▸ Exercise goal
Exact copies of all the entries below are expected in the answer.
Exercise inputs section start
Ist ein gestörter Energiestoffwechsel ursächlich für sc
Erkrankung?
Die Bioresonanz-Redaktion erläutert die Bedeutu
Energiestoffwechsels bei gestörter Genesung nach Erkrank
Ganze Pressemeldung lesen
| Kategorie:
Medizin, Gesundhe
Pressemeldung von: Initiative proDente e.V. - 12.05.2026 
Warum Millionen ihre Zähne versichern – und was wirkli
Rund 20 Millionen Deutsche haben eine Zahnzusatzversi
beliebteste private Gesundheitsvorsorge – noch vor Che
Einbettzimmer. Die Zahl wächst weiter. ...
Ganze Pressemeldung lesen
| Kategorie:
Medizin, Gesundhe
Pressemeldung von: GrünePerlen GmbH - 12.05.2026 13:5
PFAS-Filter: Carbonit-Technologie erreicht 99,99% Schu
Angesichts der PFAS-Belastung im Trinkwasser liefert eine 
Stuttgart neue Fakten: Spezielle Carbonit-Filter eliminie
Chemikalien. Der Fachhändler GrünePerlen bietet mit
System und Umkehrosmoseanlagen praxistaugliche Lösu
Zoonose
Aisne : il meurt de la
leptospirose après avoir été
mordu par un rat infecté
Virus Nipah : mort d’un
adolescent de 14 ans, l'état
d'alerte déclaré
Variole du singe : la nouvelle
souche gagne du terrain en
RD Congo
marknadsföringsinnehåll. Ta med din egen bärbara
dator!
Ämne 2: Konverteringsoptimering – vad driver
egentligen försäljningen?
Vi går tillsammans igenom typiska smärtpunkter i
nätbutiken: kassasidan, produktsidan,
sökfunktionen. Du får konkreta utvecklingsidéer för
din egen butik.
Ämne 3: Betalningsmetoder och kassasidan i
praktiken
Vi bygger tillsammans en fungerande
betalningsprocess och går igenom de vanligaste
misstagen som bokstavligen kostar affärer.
Exercise inputs section end
▸ Response below
Ist ein gestörter Energiestoffwechsel ursächlich für sc
Erkrankung?
Die Bioresonanz-Redaktion erläutert die Bedeutu
Energiestoffwechsels bei gestörter Genesung nach Erkrank
Ganze Pressemeldung lesen
| Kategorie:
Medizin, Gesundhe
Pressemeldung von: Initiative proDente e.V. - 12.05.2026 
Warum Millionen ihre Zähne versichern – und was wirkli
Rund 20 Millionen Deutsche haben eine Zahnzusatzversi
beliebteste private Gesundheitsvorsorge – noch vor Che
Einbettzimmer. Die Zahl wächst weiter. ...
Ganze Pressemeldung lesen
| Kategorie:
Medizin, Gesundhe
Pressemeldung von: GrünePerlen GmbH - 12.05.2026 13:5
PFAS-Filter: Carbonit-Technologie erreicht 99,99% Schu
Angesichts der PFAS-Belastung im Trinkwasser liefert eine 
Stuttgart neue Fakten: Spezielle Carbonit-Filter eliminie
Chemikalien. Der Fachhändler GrünePerlen bietet mit
System und Umkehrosmoseanlagen praxistaugliche Lösu
Zoonose
Aisne : il meurt de la
leptospirose après avoir été
mordu par un rat infecté
Virus Nipah : mort d’un
adolescent de 14 ans, l'état
d'alerte déclaré
Variole du singe : la nouvelle
souche gagne du terrain en
RD Congo
marknadsföringsinnehåll. Ta med din egen bärbara
dator!
Ämne 2: Konverteringsoptimering – vad driver
egentligen försäljningen?
Vi går tillsammans igenom typiska smärtpunkter i
nätbutiken: kassasidan, produktsidan,
sökfunktionen. Du får konkreta utvecklingsidéer för
din egen butik.
Ämne 3: Betalningsmetoder och kassasidan i
praktiken
Vi bygger tillsammans en fungerande
betalningsprocess och går igenom de vanligaste
misstagen som bokstavligen kostar affärer.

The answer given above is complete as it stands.